**JOB ITEM**
Copy the listing out exactly as shown.

**LISTED RECORDS**
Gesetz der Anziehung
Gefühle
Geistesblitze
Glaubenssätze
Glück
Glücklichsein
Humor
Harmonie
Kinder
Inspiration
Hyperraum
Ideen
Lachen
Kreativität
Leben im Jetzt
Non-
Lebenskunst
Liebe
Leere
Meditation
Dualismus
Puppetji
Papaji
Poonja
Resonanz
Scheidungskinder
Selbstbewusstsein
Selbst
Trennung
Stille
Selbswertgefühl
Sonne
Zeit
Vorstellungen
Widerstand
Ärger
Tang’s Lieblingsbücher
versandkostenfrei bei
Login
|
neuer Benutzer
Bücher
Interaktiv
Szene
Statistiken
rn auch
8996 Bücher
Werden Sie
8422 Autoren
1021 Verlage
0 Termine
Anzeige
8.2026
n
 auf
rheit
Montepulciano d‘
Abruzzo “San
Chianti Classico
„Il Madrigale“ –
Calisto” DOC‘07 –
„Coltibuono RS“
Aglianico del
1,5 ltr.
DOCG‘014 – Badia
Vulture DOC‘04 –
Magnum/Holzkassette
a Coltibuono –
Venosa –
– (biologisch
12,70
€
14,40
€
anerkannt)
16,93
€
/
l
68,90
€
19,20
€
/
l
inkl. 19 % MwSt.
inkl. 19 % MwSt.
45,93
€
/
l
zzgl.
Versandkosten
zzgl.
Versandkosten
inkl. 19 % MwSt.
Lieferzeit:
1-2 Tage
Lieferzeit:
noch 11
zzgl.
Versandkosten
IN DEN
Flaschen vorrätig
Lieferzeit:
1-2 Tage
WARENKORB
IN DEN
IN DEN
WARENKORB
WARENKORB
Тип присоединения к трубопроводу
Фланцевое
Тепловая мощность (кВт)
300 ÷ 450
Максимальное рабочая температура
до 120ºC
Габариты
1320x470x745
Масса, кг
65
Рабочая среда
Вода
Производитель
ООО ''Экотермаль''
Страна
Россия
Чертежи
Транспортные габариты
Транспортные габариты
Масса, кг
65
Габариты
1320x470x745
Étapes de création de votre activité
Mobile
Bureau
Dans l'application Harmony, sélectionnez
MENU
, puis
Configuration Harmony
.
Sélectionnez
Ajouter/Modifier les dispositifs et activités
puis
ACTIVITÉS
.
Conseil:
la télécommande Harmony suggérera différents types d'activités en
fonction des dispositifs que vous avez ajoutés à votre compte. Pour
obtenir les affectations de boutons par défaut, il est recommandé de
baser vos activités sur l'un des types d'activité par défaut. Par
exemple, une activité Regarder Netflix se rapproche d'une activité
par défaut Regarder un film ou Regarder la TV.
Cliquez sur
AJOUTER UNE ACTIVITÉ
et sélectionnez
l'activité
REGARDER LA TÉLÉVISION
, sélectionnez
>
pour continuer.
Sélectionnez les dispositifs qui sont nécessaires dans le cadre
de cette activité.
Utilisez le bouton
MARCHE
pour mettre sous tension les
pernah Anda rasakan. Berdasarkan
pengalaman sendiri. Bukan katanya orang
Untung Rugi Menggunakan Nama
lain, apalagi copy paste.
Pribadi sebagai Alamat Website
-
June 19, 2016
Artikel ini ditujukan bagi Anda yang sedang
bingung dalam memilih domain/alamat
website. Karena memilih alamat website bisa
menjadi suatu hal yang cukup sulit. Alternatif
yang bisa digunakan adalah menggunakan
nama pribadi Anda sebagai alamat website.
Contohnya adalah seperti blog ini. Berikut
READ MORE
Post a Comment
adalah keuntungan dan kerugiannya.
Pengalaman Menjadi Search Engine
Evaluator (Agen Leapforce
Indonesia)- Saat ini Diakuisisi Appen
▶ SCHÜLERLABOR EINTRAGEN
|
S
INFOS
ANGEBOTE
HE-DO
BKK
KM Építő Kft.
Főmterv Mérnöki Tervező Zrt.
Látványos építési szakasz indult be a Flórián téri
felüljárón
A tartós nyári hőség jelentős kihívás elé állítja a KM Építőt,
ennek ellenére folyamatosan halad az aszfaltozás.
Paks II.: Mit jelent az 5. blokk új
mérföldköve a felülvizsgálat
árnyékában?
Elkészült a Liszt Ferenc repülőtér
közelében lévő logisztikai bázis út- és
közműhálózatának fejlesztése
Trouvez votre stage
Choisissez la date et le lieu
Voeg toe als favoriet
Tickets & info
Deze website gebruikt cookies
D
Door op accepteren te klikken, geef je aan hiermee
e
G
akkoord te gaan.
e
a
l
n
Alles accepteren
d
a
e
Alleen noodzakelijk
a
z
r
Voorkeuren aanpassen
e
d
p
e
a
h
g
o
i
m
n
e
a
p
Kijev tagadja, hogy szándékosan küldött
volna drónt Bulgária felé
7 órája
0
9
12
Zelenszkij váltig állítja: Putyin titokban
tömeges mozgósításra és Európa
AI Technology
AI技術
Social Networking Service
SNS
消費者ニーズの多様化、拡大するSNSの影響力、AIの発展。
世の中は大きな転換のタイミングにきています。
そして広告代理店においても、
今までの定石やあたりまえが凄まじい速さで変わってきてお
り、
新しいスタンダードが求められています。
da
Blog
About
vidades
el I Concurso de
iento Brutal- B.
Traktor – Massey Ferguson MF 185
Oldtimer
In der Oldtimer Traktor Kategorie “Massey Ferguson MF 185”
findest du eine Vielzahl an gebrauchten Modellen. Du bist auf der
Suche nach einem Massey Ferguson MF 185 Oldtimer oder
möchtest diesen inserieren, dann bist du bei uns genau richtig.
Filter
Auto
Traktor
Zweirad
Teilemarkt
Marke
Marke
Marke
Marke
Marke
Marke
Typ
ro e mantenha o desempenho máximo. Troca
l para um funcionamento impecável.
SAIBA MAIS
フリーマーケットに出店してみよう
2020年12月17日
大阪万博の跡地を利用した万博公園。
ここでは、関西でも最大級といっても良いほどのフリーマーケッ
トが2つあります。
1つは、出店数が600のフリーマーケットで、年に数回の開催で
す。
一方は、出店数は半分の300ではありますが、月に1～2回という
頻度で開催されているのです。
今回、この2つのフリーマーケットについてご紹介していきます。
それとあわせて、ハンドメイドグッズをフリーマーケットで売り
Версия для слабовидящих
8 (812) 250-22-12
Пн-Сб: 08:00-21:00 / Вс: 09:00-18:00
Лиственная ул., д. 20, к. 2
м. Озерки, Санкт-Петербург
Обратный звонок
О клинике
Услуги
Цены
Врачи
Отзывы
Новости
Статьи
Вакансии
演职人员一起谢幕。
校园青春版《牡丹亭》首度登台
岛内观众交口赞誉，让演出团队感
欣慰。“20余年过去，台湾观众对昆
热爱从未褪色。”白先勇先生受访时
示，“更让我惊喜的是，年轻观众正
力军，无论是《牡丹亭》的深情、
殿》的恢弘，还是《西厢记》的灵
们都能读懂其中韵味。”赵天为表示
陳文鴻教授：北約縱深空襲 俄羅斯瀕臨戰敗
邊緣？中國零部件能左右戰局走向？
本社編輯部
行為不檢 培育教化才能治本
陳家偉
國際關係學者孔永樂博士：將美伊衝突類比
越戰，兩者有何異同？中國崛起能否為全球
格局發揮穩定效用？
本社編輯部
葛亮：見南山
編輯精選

**TASK OUTPUT**
Gesetz der Anziehung
Gefühle
Geistesblitze
Glaubenssätze
Glück
Glücklichsein
Humor
Harmonie
Kinder
Inspiration
Hyperraum
Ideen
Lachen
Kreativität
Leben im Jetzt
Non-
Lebenskunst
Liebe
Leere
Meditation
Dualismus
Puppetji
Papaji
Poonja
Resonanz
Scheidungskinder
Selbstbewusstsein
Selbst
Trennung
Stille
Selbswertgefühl
Sonne
Zeit
Vorstellungen
Widerstand
Ärger
Tang’s Lieblingsbücher
versandkostenfrei bei
Login
|
neuer Benutzer
Bücher
Interaktiv
Szene
Statistiken
rn auch
8996 Bücher
Werden Sie
8422 Autoren
1021 Verlage
0 Termine
Anzeige
8.2026
n
 auf
rheit
Montepulciano d‘
Abruzzo “San
Chianti Classico
„Il Madrigale“ –
Calisto” DOC‘07 –
„Coltibuono RS“
Aglianico del
1,5 ltr.
DOCG‘014 – Badia
Vulture DOC‘04 –
Magnum/Holzkassette
a Coltibuono –
Venosa –
– (biologisch
12,70
€
14,40
€
anerkannt)
16,93
€
/
l
68,90
€
19,20
€
/
l
inkl. 19 % MwSt.
inkl. 19 % MwSt.
45,93
€
/
l
zzgl.
Versandkosten
zzgl.
Versandkosten
inkl. 19 % MwSt.
Lieferzeit:
1-2 Tage
Lieferzeit:
noch 11
zzgl.
Versandkosten
IN DEN
Flaschen vorrätig
Lieferzeit:
1-2 Tage
WARENKORB
IN DEN
IN DEN
WARENKORB
WARENKORB
Тип присоединения к трубопроводу
Фланцевое
Тепловая мощность (кВт)
300 ÷ 450
Максимальное рабочая температура
до 120ºC
Габариты
1320x470x745
Масса, кг
65
Рабочая среда
Вода
Производитель
ООО ''Экотермаль''
Страна
Россия
Чертежи
Транспортные габариты
Транспортные габариты
Масса, кг
65
Габариты
1320x470x745
Étapes de création de votre activité
Mobile
Bureau
Dans l'application Harmony, sélectionnez
MENU
, puis
Configuration Harmony
.
Sélectionnez
Ajouter/Modifier les dispositifs et activités
puis
ACTIVITÉS
.
Conseil:
la télécommande Harmony suggérera différents types d'activités en
fonction des dispositifs que vous avez ajoutés à votre compte. Pour
obtenir les affectations de boutons par défaut, il est recommandé de
baser vos activités sur l'un des types d'activité par défaut. Par
exemple, une activité Regarder Netflix se rapproche d'une activité
par défaut Regarder un film ou Regarder la TV.
Cliquez sur
AJOUTER UNE ACTIVITÉ
et sélectionnez
l'activité
REGARDER LA TÉLÉVISION
, sélectionnez
>
pour continuer.
Sélectionnez les dispositifs qui sont nécessaires dans le cadre
de cette activité.
Utilisez le bouton
MARCHE
pour mettre sous tension les
pernah Anda rasakan. Berdasarkan
pengalaman sendiri. Bukan katanya orang
Untung Rugi Menggunakan Nama
lain, apalagi copy paste.
Pribadi sebagai Alamat Website
-
June 19, 2016
Artikel ini ditujukan bagi Anda yang sedang
bingung dalam memilih domain/alamat
website. Karena memilih alamat website bisa
menjadi suatu hal yang cukup sulit. Alternatif
yang bisa digunakan adalah menggunakan
nama pribadi Anda sebagai alamat website.
Contohnya adalah seperti blog ini. Berikut
READ MORE
Post a Comment
adalah keuntungan dan kerugiannya.
Pengalaman Menjadi Search Engine
Evaluator (Agen Leapforce
Indonesia)- Saat ini Diakuisisi Appen
▶ SCHÜLERLABOR EINTRAGEN
|
S
INFOS
ANGEBOTE
HE-DO
BKK
KM Építő Kft.
Főmterv Mérnöki Tervező Zrt.
Látványos építési szakasz indult be a Flórián téri
felüljárón
A tartós nyári hőség jelentős kihívás elé állítja a KM Építőt,
ennek ellenére folyamatosan halad az aszfaltozás.
Paks II.: Mit jelent az 5. blokk új
mérföldköve a felülvizsgálat
árnyékában?
Elkészült a Liszt Ferenc repülőtér
közelében lévő logisztikai bázis út- és
közműhálózatának fejlesztése
Trouvez votre stage
Choisissez la date et le lieu
Voeg toe als favoriet
Tickets & info
Deze website gebruikt cookies
D
Door op accepteren te klikken, geef je aan hiermee
e
G
akkoord te gaan.
e
a
l
n
Alles accepteren
d
a
e
Alleen noodzakelijk
a
z
r
Voorkeuren aanpassen
e
d
p
e
a
h
g
o
i
m
n
e
a
p
Kijev tagadja, hogy szándékosan küldött
volna drónt Bulgária felé
7 órája
0
9
12
Zelenszkij váltig állítja: Putyin titokban
tömeges mozgósításra és Európa
AI Technology
AI技術
Social Networking Service
SNS
消費者ニーズの多様化、拡大するSNSの影響力、AIの発展。
世の中は大きな転換のタイミングにきています。
そして広告代理店においても、
今までの定石やあたりまえが凄まじい速さで変わってきてお
り、
新しいスタンダードが求められています。
da
Blog
About
vidades
el I Concurso de
iento Brutal- B.
Traktor – Massey Ferguson MF 185
Oldtimer
In der Oldtimer Traktor Kategorie “Massey Ferguson MF 185”
findest du eine Vielzahl an gebrauchten Modellen. Du bist auf der
Suche nach einem Massey Ferguson MF 185 Oldtimer oder
möchtest diesen inserieren, dann bist du bei uns genau richtig.
Filter
Auto
Traktor
Zweirad
Teilemarkt
Marke
Marke
Marke
Marke
Marke
Marke
Typ
ro e mantenha o desempenho máximo. Troca
l para um funcionamento impecável.
SAIBA MAIS
フリーマーケットに出店してみよう
2020年12月17日
大阪万博の跡地を利用した万博公園。
ここでは、関西でも最大級といっても良いほどのフリーマーケッ
トが2つあります。
1つは、出店数が600のフリーマーケットで、年に数回の開催で
す。
一方は、出店数は半分の300ではありますが、月に1～2回という
頻度で開催されているのです。
今回、この2つのフリーマーケットについてご紹介していきます。
それとあわせて、ハンドメイドグッズをフリーマーケットで売り
Версия для слабовидящих
8 (812) 250-22-12
Пн-Сб: 08:00-21:00 / Вс: 09:00-18:00
Лиственная ул., д. 20, к. 2
м. Озерки, Санкт-Петербург
Обратный звонок
О клинике
Услуги
Цены
Врачи
Отзывы
Новости
Статьи
Вакансии
演职人员一起谢幕。
校园青春版《牡丹亭》首度登台
岛内观众交口赞誉，让演出团队感
欣慰。“20余年过去，台湾观众对昆
热爱从未褪色。”白先勇先生受访时
示，“更让我惊喜的是，年轻观众正
力军，无论是《牡丹亭》的深情、
殿》的恢弘，还是《西厢记》的灵
们都能读懂其中韵味。”赵天为表示
陳文鴻教授：北約縱深空襲 俄羅斯瀕臨戰敗
邊緣？中國零部件能左右戰局走向？
本社編輯部
行為不檢 培育教化才能治本
陳家偉
國際關係學者孔永樂博士：將美伊衝突類比
越戰，兩者有何異同？中國崛起能否為全球
格局發揮穩定效用？
本社編輯部
葛亮：見南山
編輯精選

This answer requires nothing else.